На следующее утро я взял бидон и пошел к водокачке один. И вот удача-то! Народу — никого, а за стеклом опять маячит круглое конопатое лицо.
Я подставил бидон. Большим пальцем показал: лей.
Девчонка встала на подоконник. Она была в куцем, белом с коричневыми листиками платьице. Ее коленки прижались к стеклу, образовав два плоских бледных кружочка. Она открыла форточку и высунула голову с тощими желтыми косицами.
— А деньги?
— Я вчера копейку дал! На полное ведро! А тут всего полведра! Лей за вчерашнее!
— Я вчера полное ведро отмерила! — насмешливо объяснила она.
— А кто тебя просил полное? Через край же вылилось!
— Ничего не знаю. Раз копейка, значит, ведро. А теперь плати снова.
Копейку я из дома не прихватил. Да и не в ней, конечно, дело. Копейка была ценой чисто символической даже по тем временам. Самое дешевое перо для ученической ручки-вставочки стоило, по-моему, пятак, а дешевле этих предметов не было ничего. И мы с конопатой «хозяйкой» водокачки, конечно, играли, хотя и делали вид, что всё всерьез.
— Лей. — сурово потребовал я.
— Ладно уж… — Она прыгнула с подоконника, и в бидон, как вчера, ударила гулкая струя. На этот раз я не прозевал и не дал перелиться через край, отскочил. Девчонка опять высунулась в форточку
— В другой раз приходи с ведром, у нас по полведра не отпускают… Или приноси полкопейки!
Хитрая была. Но я был еще хитрее! Всем известно, что в царское время выпускали денежки в половину копейки. Такая монетка называлась "грош". А были и половинки гроша — полушки. Но мало кто знает теперь, что и в первые годы после революции грошики чеканились тоже. С буквами «СССР» и надписью "Пол-копейки". Потом они стали редкостью, но у меня такая денежка была: лежала в коробке со значками, марками и всякой мелочью.

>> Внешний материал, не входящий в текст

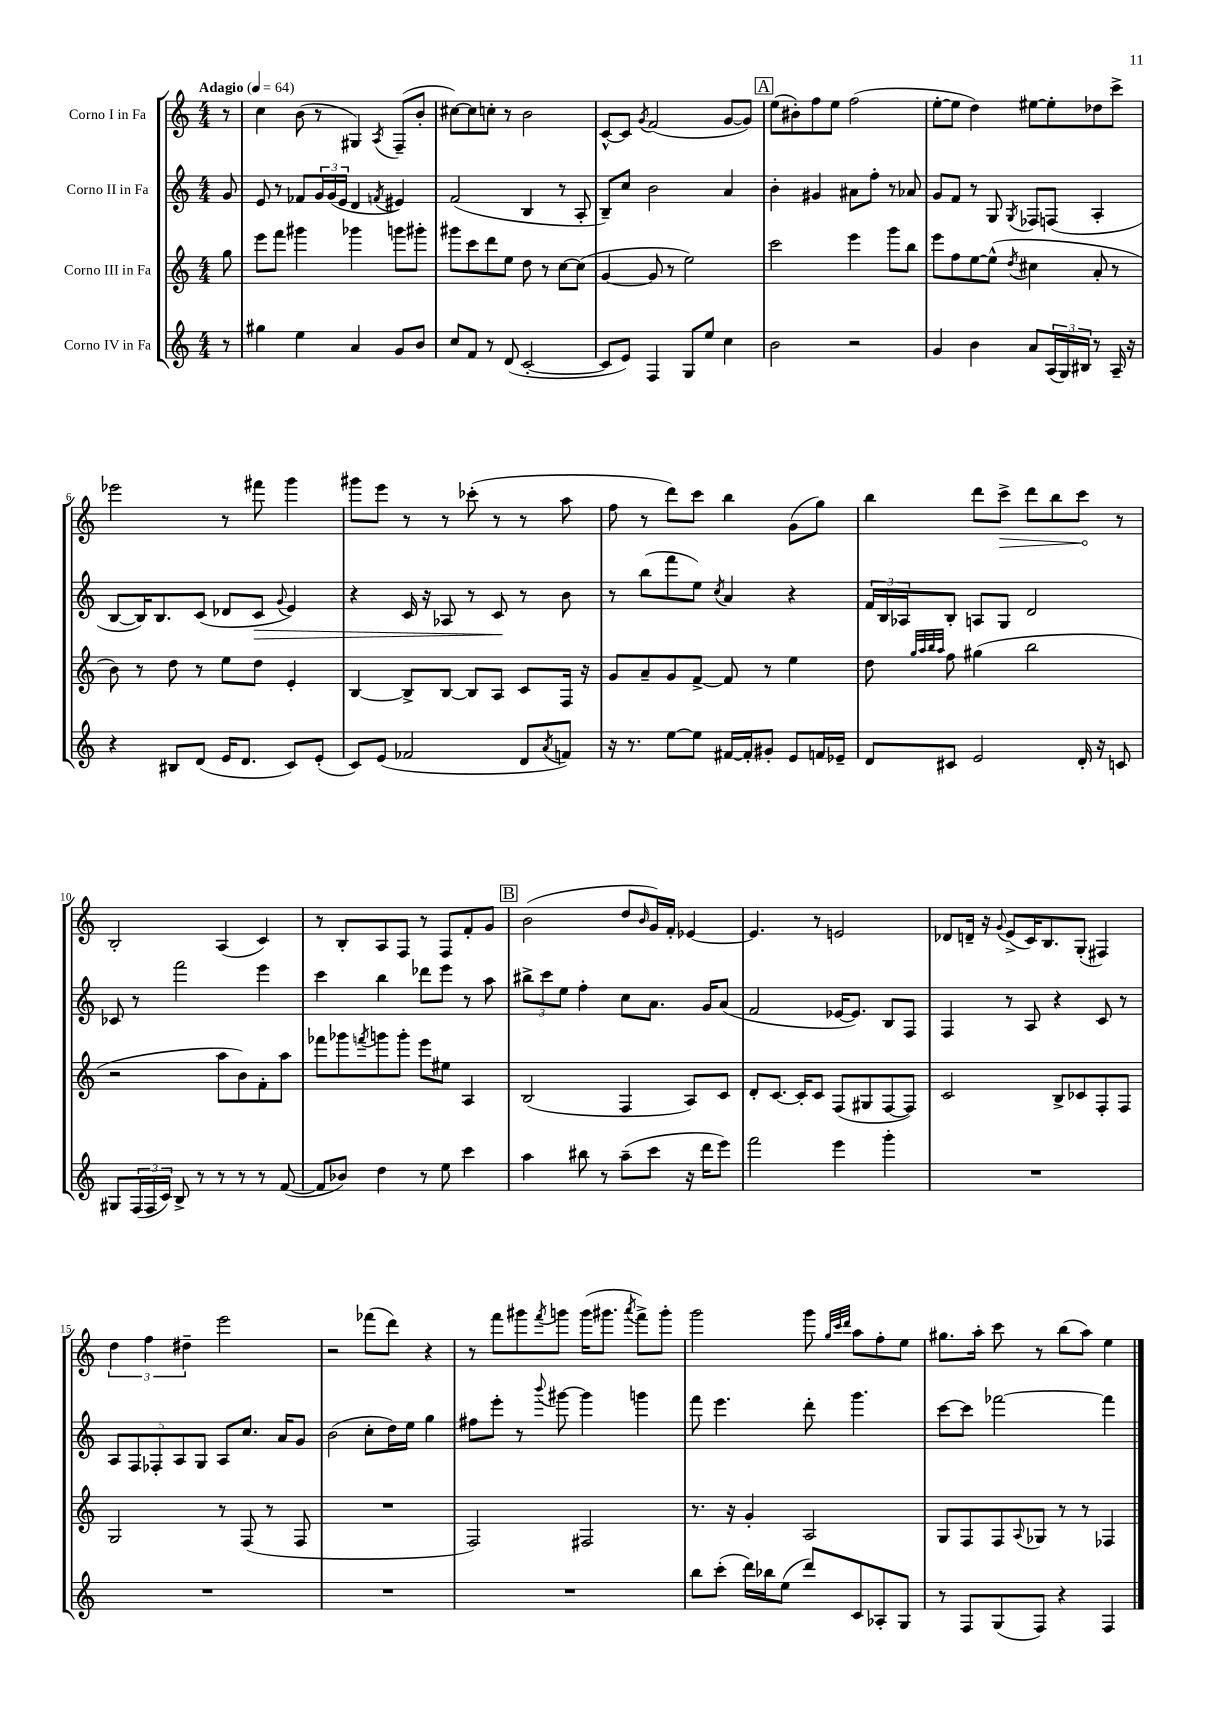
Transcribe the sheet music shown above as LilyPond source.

<<
\new StaffGroup <<
\new Staff = "s0" \with { instrumentName = "Corno I in Fa" } {
    \clef treble \key c \major \numericTimeSignature \time 4/4 \partial 8 \tempo "Adagio" 4 = 64
    r8 |
    c''4 b'8( r8 gis4) \acciaccatura { a8 } f8--( b'8-. |
    cis''8~) cis''8 c''8-. r8 b'2 |
    c'8~-^ c'8 \acciaccatura { g'8 } f'2( g'8~ g'8) |
    \mark \markup { \box "A" } e''8( bis'8-.) f''8 e''8 f''2( |
    e''8~-. e''8 d''4) eis''8~ eis''8-. des''8 c'''8-> |
    ees'''2 r8 fis'''8 g'''4 |
    gis'''8 e'''8 r8 r8 ces'''8-.( r8 r8 a''8 |
    f''8 r8 d'''8) c'''8 b''4 g'8( g''8) |
    b''4 d'''8 \once \override Hairpin.circled-tip = ##t c'''8->\> d'''8 b''8 c'''8\! r8 |
    b2-. a4( c'4) |
    r8 b8-. a8 f8 r8 f8 f'8-. g'8 |
    \mark \markup { \box "B" } b'2( d''8 \grace { b'16 } g'16) f'16-. ees'4~ |
    ees'4. r8 e'2 |
    des'8 d'16-- r16 \appoggiatura { g'8 } e'8->( c'16) b8. g8-.( fis4) |
    \tuplet 3/2 { d''4 f''4 dis''4-- } e'''2 |
    r2 fes'''8( d'''8) r4 |
    r8 f'''8 gis'''8 \acciaccatura { f'''8 } g'''8 g'''16( gis'''8. \acciaccatura { a'''8 } f'''8->) gis'''8-. |
    g'''2 g'''8 \grace { g''32 c'''32 d'''32 } a''8 f''8-. e''8 |
    gis''8. a''16-. c'''8 r8 b''8( a''8) e''4 \bar "|." |
}
\new Staff = "s1" \with { instrumentName = "Corno II in Fa" } {
    \clef treble \key c \major \numericTimeSignature \time 4/4 \partial 8
    g'8 |
    e'8 r8 fes'8 \tuplet 3/2 { g'16 g'16( e'16 } d'4 \acciaccatura { f'8 } eis'4) |
    f'2( b4 r8 a8-. |
    b8--) c''8 b'2 a'4 |
    \mark \markup { \box "A" } b'4-. gis'4 ais'8 f''8-. r8 aes'8 |
    g'8 f'8 r8 g8 \acciaccatura { g8 } fes8 f8( a4-. |
    b8~ b16) b8. c'8( des'8 c'8\> \appoggiatura { g'8 } e'4) |
    r4 c'16 r16 aes8 r8 c'8\! r8 b'8 |
    r8 b''8( f'''8 e''8) \acciaccatura { c''8 } a'4 r4 |
    \tuplet 3/2 { f'16 b16 aes16 } b8-. a8 g8 d'2 |
    ces'8 r8 f'''2 e'''4 |
    c'''4 b''4 des'''8 e'''8 r8 a''8 |
    \mark \markup { \box "B" } \tuplet 3/2 { bis''8-> c'''8 e''8 } f''4-. c''8 a'8. g'16 a'8( |
    f'2 ees'16~ ees'8.) b8 f8 |
    f4 r8 a8 r4 c'8 r8 |
    \tuplet 5/4 { a8 f8 fes8-. a8 g8 } a8 c''8. a'16 g'8 |
    b'2( c''8-. d''16) e''16 g''4 |
    fis''8 e'''8-. r8 \appoggiatura { b'''8 } gis'''8~ gis'''4 g'''4 |
    f'''8 e'''4. d'''8-. g'''4. |
    c'''8~ c'''8 fes'''2~ fes'''4 \bar "|." |
}
\new Staff = "s2" \with { instrumentName = "Corno III in Fa" } {
    \clef treble \key c \major \numericTimeSignature \time 4/4 \partial 8
    g''8 |
    e'''8 f'''8 gis'''4 ges'''4 g'''8 gis'''8-. |
    gis'''8 c'''8 d'''8 e''8 d''8 r8 c''8~ c''8( |
    g'4~ g'8 r8 e''2) |
    \mark \markup { \box "A" } c'''2 e'''4 g'''8 b''8 |
    e'''8 f''8 e''8~ e''8-^( \acciaccatura { d''8 } cis''4 a'8-. r8 |
    b'8) r8 d''8 r8 e''8 d''8 e'4-. |
    b4~ b8-> b8~ b8 a8 c'8 f16 r16 |
    g'8 a'8-- g'8 f'8~-> f'8 r8 e''4 |
    d''8 \grace { g''32 a''32 b''32 a''32 } f''8 gis''4( b''2 |
    r2 a''8 b'8) f'8-. a''8 |
    fes'''8 ges'''8 \acciaccatura { f'''8 } g'''8 g'''8-. e'''8 eis''8 a4 |
    \mark \markup { \box "B" } b2( f4 a8) c'8 |
    d'8-. c'8.~ c'16-. c'8 f8( gis8 f8~ f8) |
    c'2 b8-> ces'8 f8-. f8 |
    g2 r8 f8( r8 f8 |
    R1 |
    f2) fis2 |
    r8. r16 g'4-. a2 |
    g8 f8 f8 \appoggiatura { a8 } ges8 r8 r8 fes4 \bar "|." |
}
\new Staff = "s3" \with { instrumentName = "Corno IV in Fa" } {
    \clef treble \key c \major \numericTimeSignature \time 4/4 \partial 8
    r8 |
    gis''4 e''4 a'4 g'8 b'8 |
    c''8 f'8 r8 d'8( c'2~-. |
    c'8 e'8) f4 g8 e''8 c''4 |
    \mark \markup { \box "A" } b'2 r2 |
    g'4 b'4 a'8 \tuplet 3/2 { a16( g16) bis16 } r8 a16-- r16 |
    r4 bis8 d'8( e'16 d'8. c'8) e'8-.( |
    c'8) e'8( fes'2 d'8 \acciaccatura { a'8 } f'8) |
    r16 r8. e''8~ e''8 fis'16~ fis'16-. gis'8-. e'8 f'16 ees'16-- |
    d'8 cis'8 e'2 d'16-. r16 c'8 |
    gis8 \tuplet 3/2 { f16( f16 c'16) } b8-> r8 r8 r8 r8 f'8~( |
    f'8 bes'8) d''4 r8 e''8 c'''4 |
    \mark \markup { \box "B" } a''4 bis''8 r8 a''8--( c'''8 r16 d'''16 e'''8) |
    f'''2 e'''4 g'''4-. |
    R1 |
    R1 |
    R1 |
    R1 |
    b''8 c'''8-.( d'''16) bes''16 e''8( d'''8) c'8 aes8-. g8 |
    r8 f8 g8( f8) r4 f4 \bar "|." |
}
>>
>>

И я весь день радовался тому, как завтра возьму над «конопатинкой» верх.
И взял. Постоял и очереди позади двух теток, опустил полкопейки в ящичек, увидел девчонкино растерянное лицо и показал ей язык-трубочку. Она смешно подняла маленькие светлые брови и развела руками: ничего, мол, не поделаешь, сдаюсь…
От водокачки я уходил, изображая спиной гордость и торжество. Подавлял желание оглянуться и старался не выгибаться от тяжести.
На следующий день я пришел к водокачке опять с Людмилой и Николаем. И тут мы с девочкой поменялись ролями: виновато разводил руками я — когда опустил копейку: “Извини, но грошика больше нет". Она оценила мое смущение и налила мой бидон аккуратно, без брызг. И я, уходя, впервые помахал ей рукой без всякой "дразнючести". И она помахала за стеклом.
В тот день мой сосед-пятиклассник Лешка Шалимов и его большие приятели взяли меня и рыжего Тольку на свалку завода пластмасс.
Еще недавно это был оборонный завод и делал что-то секретное. А после войны стал выпускать посуду, портсигары, расчески и мелкие игрушки. На свалке, если повезет, можно было найти много чего интересного.
Свалка каскадом пыли, мусора и всякой рухляди спускалась от заводского забора в лог. Мы лазали по склону среди сора, пахнувшего жженым целлулоидом и едкой химией. Горели охотничьим азартом. Не считая кусочков разноцветной пластмассы, каждому достались и «крупные» трофеи. Лешка нашел почти целый портсигар (зеленый, как малахитовая шкатулка), Толька — голову от куклы, а я — желтую (почти золотую) рыбку, склеенную из двух половинок. Длиной в спичку. И очень обрадовался…
Радость мою поубавила старшая сестрица, когда я после свалки появился перед ней "в виде. который не передать словами". Она подвергла меня обработке — сначала словесной, затем санитарной: принялась, как маленького, отмывать в корыте. Процедура была неприятная вдвойне от того, что мне представлялось, будто в окно заглядывает "водокачкина девчонка" и ехидно декламирует строчки из "Мойдодыра". Я уже упоминал, кажется, о своем необузданном воображении в детские годы.